If you push down on the center tab where the pushrod pushes, eventually the whole thing goes “click” and the contacts are touching! The weird mechanism is required to flip the contacts quickly. A relay needs to be open or closed - with enough distance to break any arcs. If the relay contacts are “barely touching” or (worse, after being closed) “barely not touching,” you’ll get arcing. Air is a really good insulator, but it’s not perfect. Over a very small gap (especially with an inductive load like a motor), you could get arcs traveling that would rapidly heat up and then destroy the contacts. Plus, arcing is really, really hard on downstream electronics - it would probably destroy the compressor motor as well. So, this is one of many solutions to snap things open or closed, and the relay will never spend long in the middle.
That’s it! That’s the cheap little bit of mechanical engineering that keeps your half cow, breast milk, tortellini, lunch meat, and everything else frozen!
I’m always interested in different ways of solving problems than I would tend to use. Mechanical solutions, to me, are foreign. If you asked me to design a freezer control system, I’d immediately start thinking about some cheap microcontroller, a sensor or two, and I’d probably do something with an airflow sensor of some variety (hot wire?) to detect when the unit needed defrosting. Put a little digital readout somewhere with some buttons to set it, and have the output of the microcontroller drive either a hefty mechanical relay, or some sort of solid state relay.
This? I definitely wouldn’t design this - but the people who designed this almost certainly wouldn’t start thinking in terms of microcontrollers either.
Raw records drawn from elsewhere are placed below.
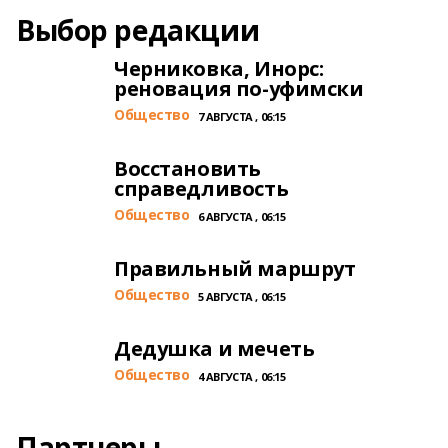
Выбор редакции
Черниковка, Инорс:
реновация по-уфимски
Общество
7 АВГУСТА , 06:15
Восстановить
справедливость
Общество
6 АВГУСТА , 06:15
Правильный маршрут
Общество
5 АВГУСТА , 06:15
Дедушка и мечеть
Общество
4 АВГУСТА , 06:15
Партнеры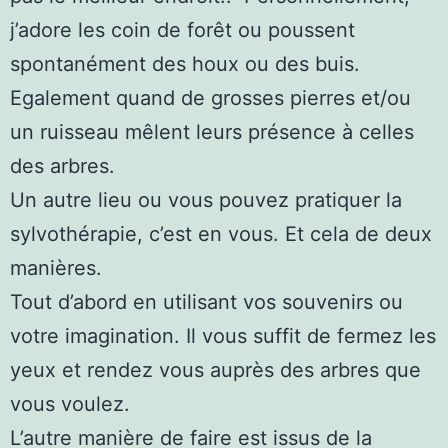
j’adore les coin de forêt ou poussent
spontanément des houx ou des buis.
Egalement quand de grosses pierres et/ou
un ruisseau mêlent leurs présence à celles
des arbres.
Un autre lieu ou vous pouvez pratiquer la
sylvothérapie, c’est en vous. Et cela de deux
manières.
Tout d’abord en utilisant vos souvenirs ou
votre imagination. Il vous suffit de fermez les
yeux et rendez vous auprès des arbres que
vous voulez.
L’autre manière de faire est issus de la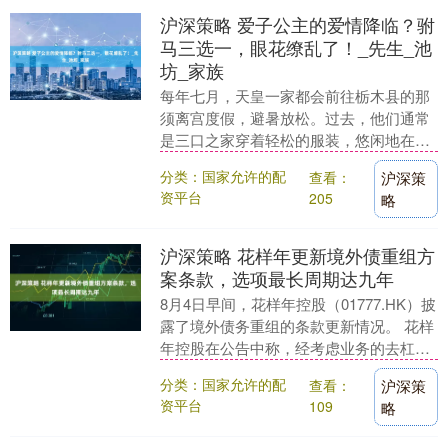
沪深策略 爱子公主的爱情降临？驸
马三选一，眼花缭乱了！_先生_池
坊_家族
每年七月，天皇一家都会前往栃木县的那
须离宫度假，避暑放松。过去，他们通常
是三口之家穿着轻松的服装，悠闲地在御
苑里散步。然而，今年的情况似乎有些不
分类：国家允许的配
查看：
沪深策
同……这一年的那....
资平台
205
略
沪深策略 花样年更新境外债重组方
案条款，选项最长周期达九年
8月4日早间，花样年控股（01777.HK）披
露了境外债务重组的条款更新情况。 花样
年控股在公告中称，经考虑业务的去杠杆
要求、当前市场情况及公司的业务表现及
分类：国家允许的配
查看：
沪深策
预测....
资平台
109
略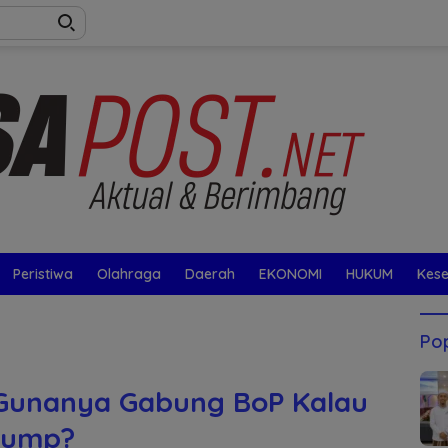
Peristiwa
Olahraga
Daerah
EKONOMI
HUKUM
Kes
Pop
 Gunanya Gabung BoP Kalau
rump?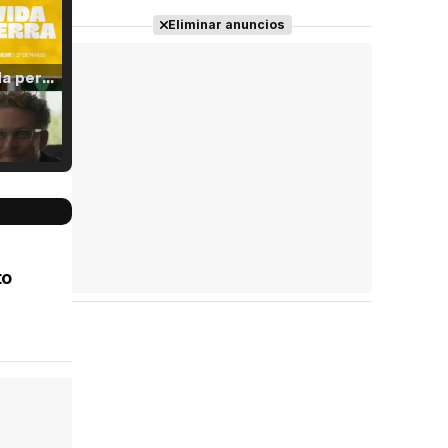
Eliminar anuncios
Tráiler 'Vida perra' (2026)
Tráiler Oficial en VOSE 'The Audacity'
to
Tráiler en español 'Outcome' (2026)
Tráiler 'Do Not Enter' (2026)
It’s a neat solution. But I’m not sure I consider it a good solution, in that it failed inside three years (to be fair, warranty was 1 year, so it met the design criteria), and it nearly destroyed a lot of locally grown beef in the process (I’d say there’s still about 1/8 cow in there). Worse, it didn’t have any way to warn me that things were going wrong. A digital system could indicate that something wasn’t as expected, and an old process node microcontroller is a properly reliable little gizmo.
Yes, more expensive freezers have a digital system on them, and can warn you if something’s gone wrong. I didn’t buy one of those because I figured a cheaper freezer would be just fine. It may well be, and this may have been a fluke failure, but… it’s hard to tell.
In any case, I’ve got a freezer alarm now. If this system craps out again, I’m going to replace it with a microcontroller. That’s apparently a thing you can buy (digital freezer controllers), but I’ll probably make one…
And what do you do with an old, broken thermostat? If you’re me, you bend the temperature wire and bellows into a flower to go on the counter next to the hard drive platter flower!
PS: Freezer Alarms
Do you have a deep freezer of any sort? Do you have a freezer alarm? If you don’t, you should spend the couple bucks to buy one, because we nearly lost about $500 of food in the freezer for lack of a $15 freezer alarm.
You can find them on eBay or Amazon, and features vary. I’m a fan of the wireless models, but… have something. I didn’t know these existed until recently, when I realized that someone, somewhere, had to have built a device to tell you your freezer wasn’t anymore. Amusingly, the appliances sales people at Lowes (where we got our stuff) have no idea this sort of thing even exists, and don’t sell any. You’d think this would be an easy upsell with a freezer purchase…
Ours is a single channel wireless model, which means I put this little transmitter gizmo somewhere in the freezer and it broadcasts out the temperature every minute or so. I can see the current temperature, high temperature, low temperature, and I can set an alarm to go off if the freezer gets too warm. The defrost cycle does tend to bring the temperature up a bit, so don’t set it too low or you’ll drive yourself nuts. If you want to monitor a fridge/freezer combo, you can get a unit with multiple sensors.
Seriously. If you have a deep freezer, put food in it, and don’t have a freezer alarm, go buy one.
And now you know more about freezers than you likely did last week!